Option E is incorrect - EVEN DISTRIBUTION evenly distributes the rows across the slices in a round-robin fashion, regardless of the values in any.

particular column.

EVEN distribution is appropriate when a table does not participate in joins.

Definitely not a right approach.

https://docs.aws.amazon.com/redshift/latest/dg/tutorial-tuning-tables-distribution.html

The design of distribution in Amazon Redshift plays a crucial role in determining the performance and scalability of the system. The distribution key defines how data is distributed across the nodes in the Redshift cluster, which impacts how data is accessed and joined. Therefore, it is important to carefully select the distribution style for each table based on the usage patterns and query requirements.

In this scenario, the ORDER_FCT and PART_DIM tables are being used in most of the order related queries, so they need to be distributed on the same key.

Option A is incorrect because it suggests distributing ORDER_FCT and PART_DIM with KEY distribution on their respective primary keys.
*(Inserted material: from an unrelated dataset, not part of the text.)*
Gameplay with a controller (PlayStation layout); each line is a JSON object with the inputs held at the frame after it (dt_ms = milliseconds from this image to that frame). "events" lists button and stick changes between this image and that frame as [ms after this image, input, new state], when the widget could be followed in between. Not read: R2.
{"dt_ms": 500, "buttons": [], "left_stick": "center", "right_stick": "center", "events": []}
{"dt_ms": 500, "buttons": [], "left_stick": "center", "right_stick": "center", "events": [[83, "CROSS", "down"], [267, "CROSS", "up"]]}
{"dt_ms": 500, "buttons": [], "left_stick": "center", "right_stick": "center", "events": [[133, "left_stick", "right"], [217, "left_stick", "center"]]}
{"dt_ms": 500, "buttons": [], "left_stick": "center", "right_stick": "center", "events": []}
This would result in data being distributed across the cluster based on the primary keys of each table, making it difficult to join the tables efficiently.

Option B is incorrect because it suggests distributing ORDER_FCT and PART_DIM with ALL distribution on their respective primary keys. This would result in copying the entire contents of both tables to all nodes in the cluster, which can lead to excessive network traffic and memory usage.

Option C is incorrect because it suggests distributing ORDER_FCT and PART_DIM with EVEN distribution on their respective primary keys. This would result in evenly distributing the data across all nodes in the cluster, which can lead to performance issues when joining tables with billions of rows.

Option D is incorrect because it suggests distributing ORDER_FCT and PART_DIM on the same key with KEY distribution. While distributing both tables on the same key can help with query performance, KEY distribution on a single column is not an efficient way to distribute billions of rows of data.

Option E is also incorrect because it suggests distributing ORDER_FCT and PART_DIM on the same key with EVEN distribution. As previously mentioned, distributing both tables with EVEN distribution can lead to performance issues due to uneven distribution of data.

Therefore, the correct answer is to distribute ORDER_FCT and PART_DIM on the same key with a distribution style that is optimized for joining and querying large tables, such as KEY distribution on a common join key. This will ensure that the data is distributed in a way that maximizes query performance and minimizes network traffic.